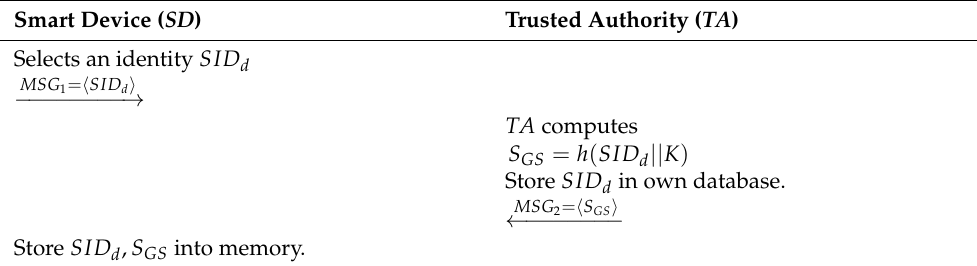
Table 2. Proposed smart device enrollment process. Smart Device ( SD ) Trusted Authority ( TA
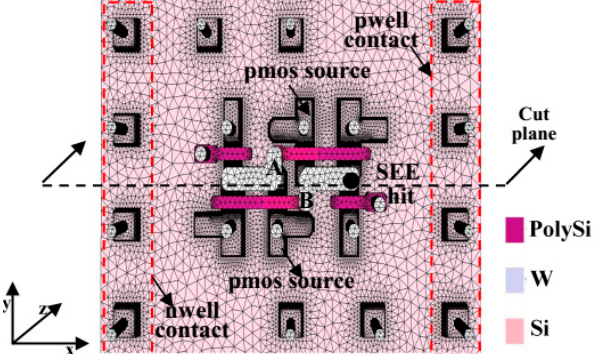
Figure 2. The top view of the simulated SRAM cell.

...

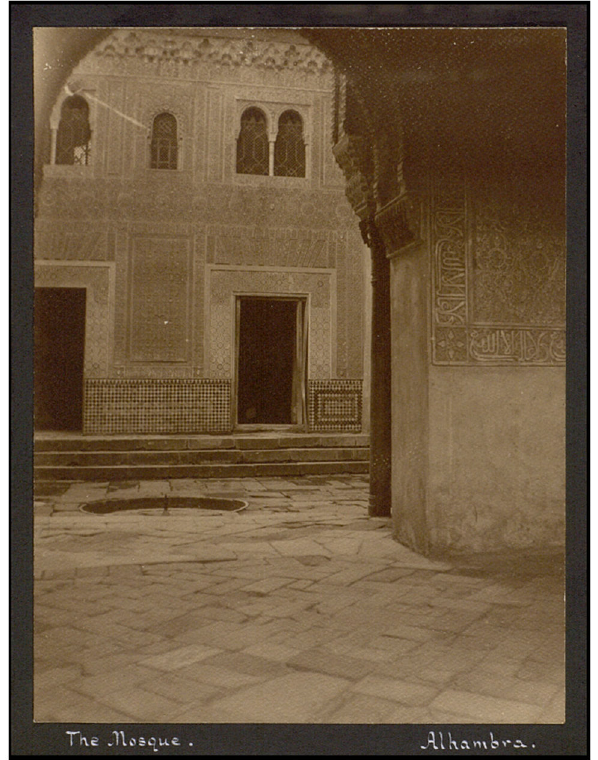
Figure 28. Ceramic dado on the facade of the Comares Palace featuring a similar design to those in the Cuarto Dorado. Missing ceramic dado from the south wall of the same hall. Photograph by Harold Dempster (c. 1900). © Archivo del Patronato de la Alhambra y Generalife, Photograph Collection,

WORK INSTRUCTIONS — Give back the exact lines above, running from the one that has "Table 2. Proposed" through the one that has "Figure 2. The", with nothing added and no pictures.

ANSWER TO THIS PROBLEM —
Table 2. Proposed smart device enrollment process. Smart Device ( SD ) Trusted Authority ( TA
Figure 2. The top view of the simulated SRAM cell.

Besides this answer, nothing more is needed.